The approach which is usually taken in applying the Blockburger rule is the so-called strict construction approach. Under this approach the court must look at the statutory definitions rather than the facts in a particular case to determine if the lesser offense is necessarily included.
However, the Court has stretched the Blockburger rule somewhat in the context of the felony-murder rule. This is because the definition of felony murder figuratively leaves a blank space and the grand jury or the prosecutor fills in the blank with the felony which fits. As submitted to the jury, the underlying felony will be one of the elements of the offense of felony murder.
Using this reasoning the Court in Whalen held that where a felony-murder conviction was based on a murder committed during a rape, the rape was a lesser-included offense and therefore the same offense for double jeopardy purposes. The Court then concluded, on the basis of the presumption of lenity, that Congress did not intend that the defendant who committed the felony murder while raping the woman should be punished both for the murder and the rape.[2]
In this case defendant uses similar reasoning in arguing that the two offenses were the same offense for double jeopardy purposes. The analogy is not a perfect one. In Whalen, proof of rape was a necessary element of proof of the felony-murder charge. In this case, proof of rape was not a necessary element of the proof of burglary of a dwelling accompanied by an assault; only a proof of some sort of an assault was needed. This is not to say that the analogy is totally unpersuasive.
However, even assuming that the two offenses in this case are the same offense for purpose of analyzing the case in double jeopardy terms, it does not follow that the enhanced punishment for the burglary was improper. This is because the legislature, in our opinion, has clearly stated its intent that a defendant who commits the acts which defendant committed be subject to the enhanced double sentence which defendant received.
In this respect, defendant tries to distinguish our recent decision in State v. Alexander, 290 N.W.2d 745 (Minn.1980). In that case the defendant was convicted of a burglary of a dwelling while armed with a dangerous weapon and an armed robbery committed inside the house. He received consecutive sentences of 20 years each for the burglary and the armed robbery.
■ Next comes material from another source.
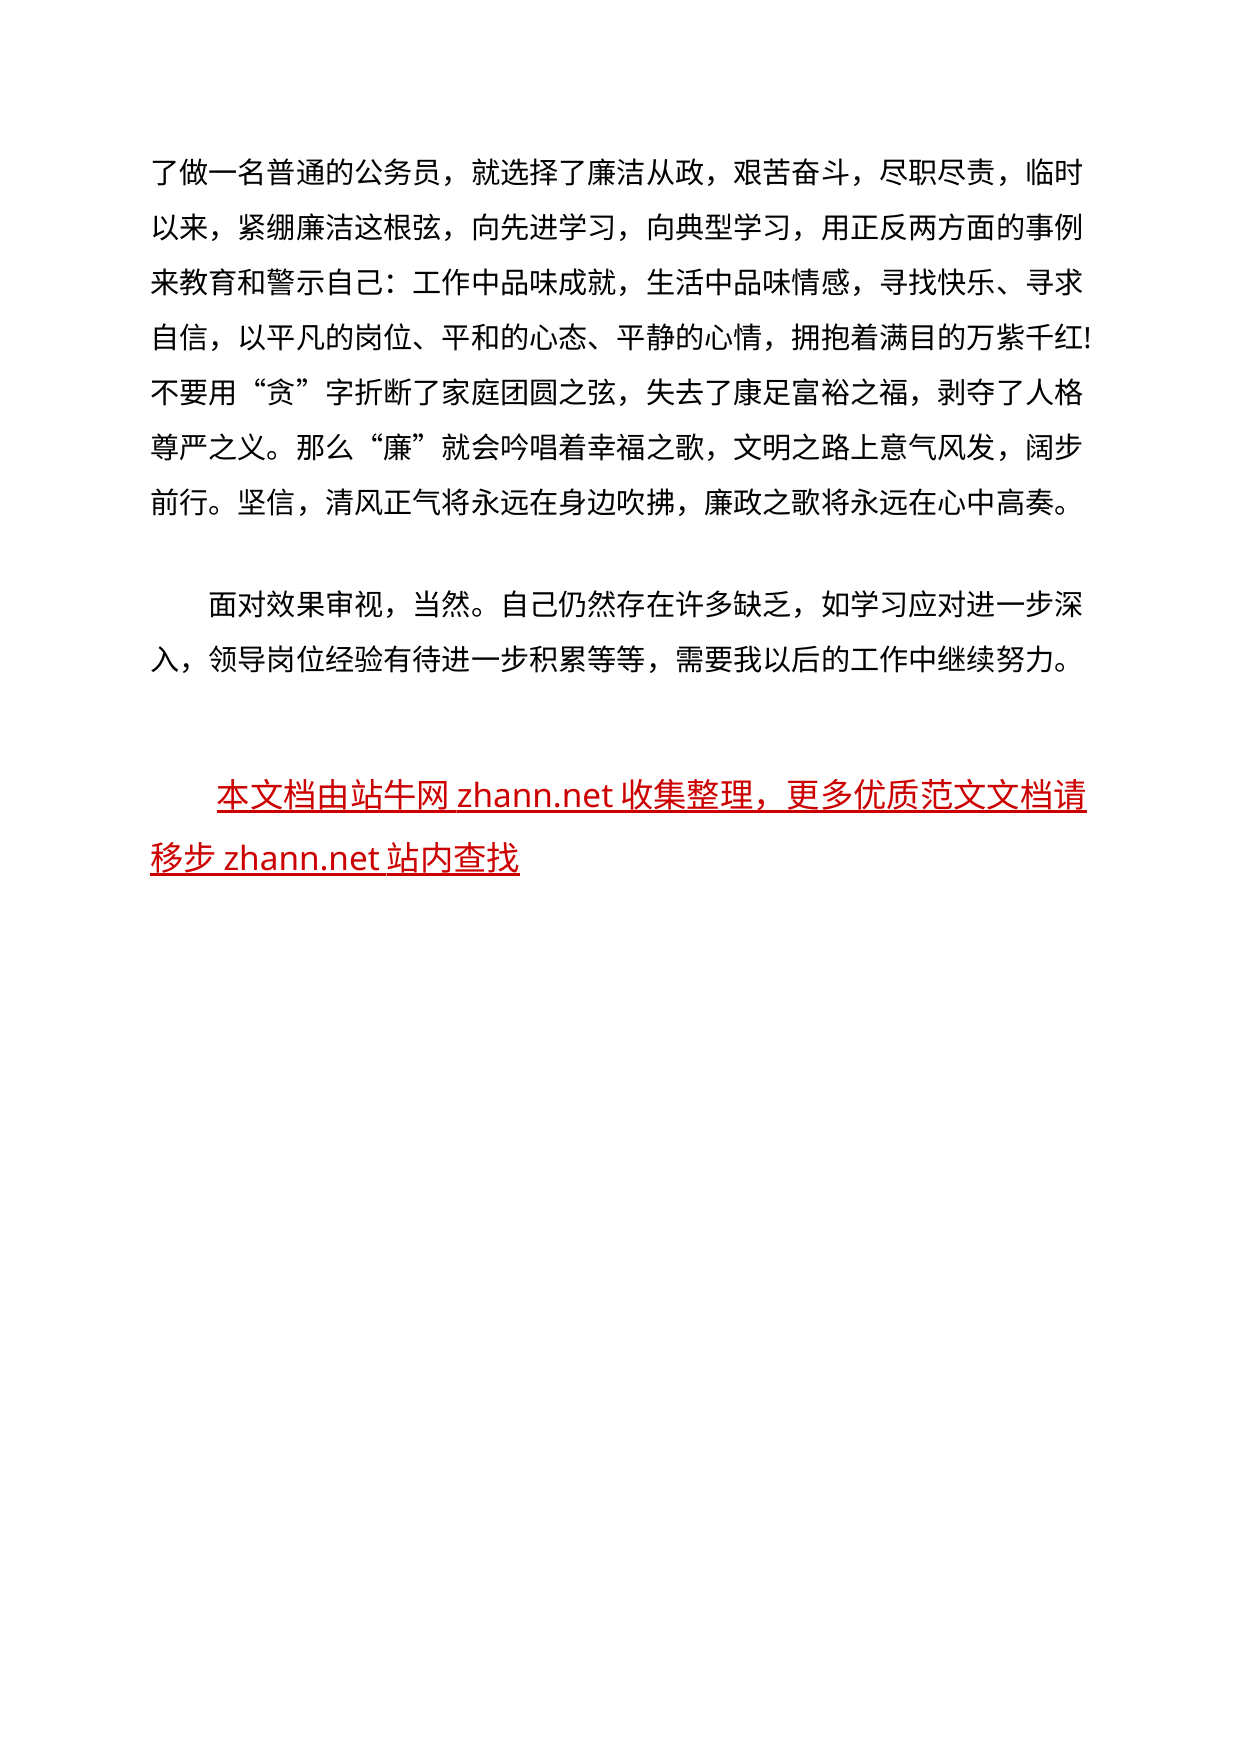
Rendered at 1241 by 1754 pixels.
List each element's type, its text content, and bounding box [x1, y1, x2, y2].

text 面对效果审视，当然。自己仍然存在许多缺乏，如学习应对进一步深入，领导岗位经验有待进一步积累等等，需要我以后的工作中继续努力。 [150, 581, 1090, 678]
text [150, 150, 1090, 522]
text 本文档由站牛网zhann.net收集整理，更多优质范文文档请移步zhann.net站内查找 [150, 769, 1090, 880]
Defendant argues that because there were two victims in that case, the two consecutive 20-year sentences could be sustained under the multiple-victim exception to section 609.035. The trouble with this argument, though, is that we addressed the issue as an issue of double sentencing not under the multiple-victim exception but under the burglary exception to section 609.035, and we specifically held that the legislature in enacting section 609.585 intended to permit double punishment in cases like this.
Affirmed.
NOTES
[1] For other examples of types of burglaries carrying a 20-year term, see Minn.Stat. § 609.58, subd. 2(1) (1980).
[2] This court in State v. Morgan, 296 N.W.2d 397, 402 (Minn.1980), while upholding the trial court's determination that the evidence did not justify submitting aggravated robbery to the jury, held that it was a lesser offense of the charge of felony murder because the indictment charged aggravated robbery as the underlying felony.